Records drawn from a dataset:
= Beginning of Section =
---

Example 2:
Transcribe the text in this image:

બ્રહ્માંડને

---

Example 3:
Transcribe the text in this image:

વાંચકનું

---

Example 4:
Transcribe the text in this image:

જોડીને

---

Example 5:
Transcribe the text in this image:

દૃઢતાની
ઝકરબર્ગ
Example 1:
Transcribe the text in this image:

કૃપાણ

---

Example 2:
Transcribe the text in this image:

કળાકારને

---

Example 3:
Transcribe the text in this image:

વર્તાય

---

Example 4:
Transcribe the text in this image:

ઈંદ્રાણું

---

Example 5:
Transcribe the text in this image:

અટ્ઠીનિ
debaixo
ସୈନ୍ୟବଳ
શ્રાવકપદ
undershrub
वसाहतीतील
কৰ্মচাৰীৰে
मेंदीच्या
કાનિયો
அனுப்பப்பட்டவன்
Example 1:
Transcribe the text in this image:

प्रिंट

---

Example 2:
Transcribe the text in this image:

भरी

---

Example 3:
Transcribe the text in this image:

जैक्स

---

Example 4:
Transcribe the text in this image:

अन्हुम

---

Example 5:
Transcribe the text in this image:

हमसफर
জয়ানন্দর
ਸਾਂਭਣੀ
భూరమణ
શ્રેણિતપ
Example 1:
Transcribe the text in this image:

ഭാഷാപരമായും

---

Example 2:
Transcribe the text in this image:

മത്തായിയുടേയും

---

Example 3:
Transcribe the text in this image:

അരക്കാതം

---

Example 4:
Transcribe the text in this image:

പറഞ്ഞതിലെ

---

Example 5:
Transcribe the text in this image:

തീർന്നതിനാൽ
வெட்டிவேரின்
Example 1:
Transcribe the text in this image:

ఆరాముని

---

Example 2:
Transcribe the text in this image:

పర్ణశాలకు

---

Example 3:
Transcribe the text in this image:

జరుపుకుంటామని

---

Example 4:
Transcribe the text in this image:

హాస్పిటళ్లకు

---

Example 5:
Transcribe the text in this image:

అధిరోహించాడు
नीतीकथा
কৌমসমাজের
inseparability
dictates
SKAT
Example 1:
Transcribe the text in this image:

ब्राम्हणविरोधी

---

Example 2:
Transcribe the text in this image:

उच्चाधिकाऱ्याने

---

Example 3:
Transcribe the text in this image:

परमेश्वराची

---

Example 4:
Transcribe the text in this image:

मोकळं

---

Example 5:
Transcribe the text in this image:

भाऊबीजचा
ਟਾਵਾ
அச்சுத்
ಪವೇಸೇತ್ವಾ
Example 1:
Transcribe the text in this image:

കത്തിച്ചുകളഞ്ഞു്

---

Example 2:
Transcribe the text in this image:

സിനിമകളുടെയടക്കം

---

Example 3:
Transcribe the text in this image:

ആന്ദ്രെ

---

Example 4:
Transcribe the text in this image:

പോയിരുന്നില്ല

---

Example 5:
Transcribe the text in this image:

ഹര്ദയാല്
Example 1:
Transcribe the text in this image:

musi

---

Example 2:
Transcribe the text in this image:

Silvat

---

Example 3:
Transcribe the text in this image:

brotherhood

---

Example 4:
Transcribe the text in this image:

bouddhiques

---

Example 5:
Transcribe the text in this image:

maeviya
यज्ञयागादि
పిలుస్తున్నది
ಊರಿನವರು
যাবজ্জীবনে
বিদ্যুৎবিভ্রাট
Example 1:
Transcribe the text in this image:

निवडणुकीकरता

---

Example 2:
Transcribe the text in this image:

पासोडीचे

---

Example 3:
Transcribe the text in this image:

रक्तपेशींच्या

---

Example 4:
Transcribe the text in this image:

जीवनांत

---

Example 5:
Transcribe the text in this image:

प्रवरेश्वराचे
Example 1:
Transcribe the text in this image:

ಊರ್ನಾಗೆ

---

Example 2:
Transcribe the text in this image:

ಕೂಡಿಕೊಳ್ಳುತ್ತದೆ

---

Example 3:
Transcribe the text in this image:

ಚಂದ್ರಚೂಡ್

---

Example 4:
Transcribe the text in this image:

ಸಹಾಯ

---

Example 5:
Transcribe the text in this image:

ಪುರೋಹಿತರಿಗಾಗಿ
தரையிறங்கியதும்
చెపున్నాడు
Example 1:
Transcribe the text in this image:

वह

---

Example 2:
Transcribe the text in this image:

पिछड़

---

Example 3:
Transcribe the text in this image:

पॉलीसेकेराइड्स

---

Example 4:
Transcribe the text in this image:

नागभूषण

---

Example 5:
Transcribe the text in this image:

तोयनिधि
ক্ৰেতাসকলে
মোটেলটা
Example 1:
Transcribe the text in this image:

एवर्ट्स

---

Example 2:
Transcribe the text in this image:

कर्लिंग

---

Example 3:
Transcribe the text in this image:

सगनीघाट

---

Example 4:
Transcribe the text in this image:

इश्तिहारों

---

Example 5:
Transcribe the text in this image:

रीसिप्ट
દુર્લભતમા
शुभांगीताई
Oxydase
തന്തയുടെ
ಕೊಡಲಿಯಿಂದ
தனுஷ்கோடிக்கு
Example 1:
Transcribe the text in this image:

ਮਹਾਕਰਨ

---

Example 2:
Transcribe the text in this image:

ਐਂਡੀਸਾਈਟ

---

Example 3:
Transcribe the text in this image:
= End of Section =
=== Exercise objective ===
Output the data in full, please, exactly as written.

=== Exercise output ===
---

Example 2:
Transcribe the text in this image:

બ્રહ્માંડને

---

Example 3:
Transcribe the text in this image:

વાંચકનું

---

Example 4:
Transcribe the text in this image:

જોડીને

---

Example 5:
Transcribe the text in this image:

દૃઢતાની
ઝકરબર્ગ
Example 1:
Transcribe the text in this image:

કૃપાણ

---

Example 2:
Transcribe the text in this image:

કળાકારને

---

Example 3:
Transcribe the text in this image:

વર્તાય

---

Example 4:
Transcribe the text in this image:

ઈંદ્રાણું

---

Example 5:
Transcribe the text in this image:

અટ્ઠીનિ
debaixo
ସୈନ୍ୟବଳ
શ્રાવકપદ
undershrub
वसाहतीतील
কৰ্মচাৰীৰে
मेंदीच्या
કાનિયો
அனுப்பப்பட்டவன்
Example 1:
Transcribe the text in this image:

प्रिंट

---

Example 2:
Transcribe the text in this image:

भरी

---

Example 3:
Transcribe the text in this image:

जैक्स

---

Example 4:
Transcribe the text in this image:

अन्हुम

---

Example 5:
Transcribe the text in this image:

हमसफर
জয়ানন্দর
ਸਾਂਭਣੀ
భూరమణ
શ્રેણિતપ
Example 1:
Transcribe the text in this image:

ഭാഷാപരമായും

---

Example 2:
Transcribe the text in this image:

മത്തായിയുടേയും

---

Example 3:
Transcribe the text in this image:

അരക്കാതം

---

Example 4:
Transcribe the text in this image:

പറഞ്ഞതിലെ

---

Example 5:
Transcribe the text in this image:

തീർന്നതിനാൽ
வெட்டிவேரின்
Example 1:
Transcribe the text in this image:

ఆరాముని

---

Example 2:
Transcribe the text in this image:

పర్ణశాలకు

---

Example 3:
Transcribe the text in this image:

జరుపుకుంటామని

---

Example 4:
Transcribe the text in this image:

హాస్పిటళ్లకు

---

Example 5:
Transcribe the text in this image:

అధిరోహించాడు
नीतीकथा
কৌমসমাজের
inseparability
dictates
SKAT
Example 1:
Transcribe the text in this image:

ब्राम्हणविरोधी

---

Example 2:
Transcribe the text in this image:

उच्चाधिकाऱ्याने

---

Example 3:
Transcribe the text in this image:

परमेश्वराची

---

Example 4:
Transcribe the text in this image:

मोकळं

---

Example 5:
Transcribe the text in this image:

भाऊबीजचा
ਟਾਵਾ
அச்சுத்
ಪವೇಸೇತ್ವಾ
Example 1:
Transcribe the text in this image:

കത്തിച്ചുകളഞ്ഞു്

---

Example 2:
Transcribe the text in this image:

സിനിമകളുടെയടക്കം

---

Example 3:
Transcribe the text in this image:

ആന്ദ്രെ

---

Example 4:
Transcribe the text in this image:

പോയിരുന്നില്ല

---

Example 5:
Transcribe the text in this image:

ഹര്ദയാല്
Example 1:
Transcribe the text in this image:

musi

---

Example 2:
Transcribe the text in this image:

Silvat

---

Example 3:
Transcribe the text in this image:

brotherhood

---

Example 4:
Transcribe the text in this image:

bouddhiques

---

Example 5:
Transcribe the text in this image:

maeviya
यज्ञयागादि
పిలుస్తున్నది
ಊರಿನವರು
যাবজ্জীবনে
বিদ্যুৎবিভ্রাট
Example 1:
Transcribe the text in this image:

निवडणुकीकरता

---

Example 2:
Transcribe the text in this image:

पासोडीचे

---

Example 3:
Transcribe the text in this image:

रक्तपेशींच्या

---

Example 4:
Transcribe the text in this image:

जीवनांत

---

Example 5:
Transcribe the text in this image:

प्रवरेश्वराचे
Example 1:
Transcribe the text in this image:

ಊರ್ನಾಗೆ

---

Example 2:
Transcribe the text in this image:

ಕೂಡಿಕೊಳ್ಳುತ್ತದೆ

---

Example 3:
Transcribe the text in this image:

ಚಂದ್ರಚೂಡ್

---

Example 4:
Transcribe the text in this image:

ಸಹಾಯ

---

Example 5:
Transcribe the text in this image:

ಪುರೋಹಿತರಿಗಾಗಿ
தரையிறங்கியதும்
చెపున్నాడు
Example 1:
Transcribe the text in this image:

वह

---

Example 2:
Transcribe the text in this image:

पिछड़

---

Example 3:
Transcribe the text in this image:

पॉलीसेकेराइड्स

---

Example 4:
Transcribe the text in this image:

नागभूषण

---

Example 5:
Transcribe the text in this image:

तोयनिधि
ক্ৰেতাসকলে
মোটেলটা
Example 1:
Transcribe the text in this image:

एवर्ट्स

---

Example 2:
Transcribe the text in this image:

कर्लिंग

---

Example 3:
Transcribe the text in this image:

सगनीघाट

---

Example 4:
Transcribe the text in this image:

इश्तिहारों

---

Example 5:
Transcribe the text in this image:

रीसिप्ट
દુર્લભતમા
शुभांगीताई
Oxydase
തന്തയുടെ
ಕೊಡಲಿಯಿಂದ
தனுஷ்கோடிக்கு
Example 1:
Transcribe the text in this image:

ਮਹਾਕਰਨ

---

Example 2:
Transcribe the text in this image:

ਐਂਡੀਸਾਈਟ

---

Example 3:
Transcribe the text in this image:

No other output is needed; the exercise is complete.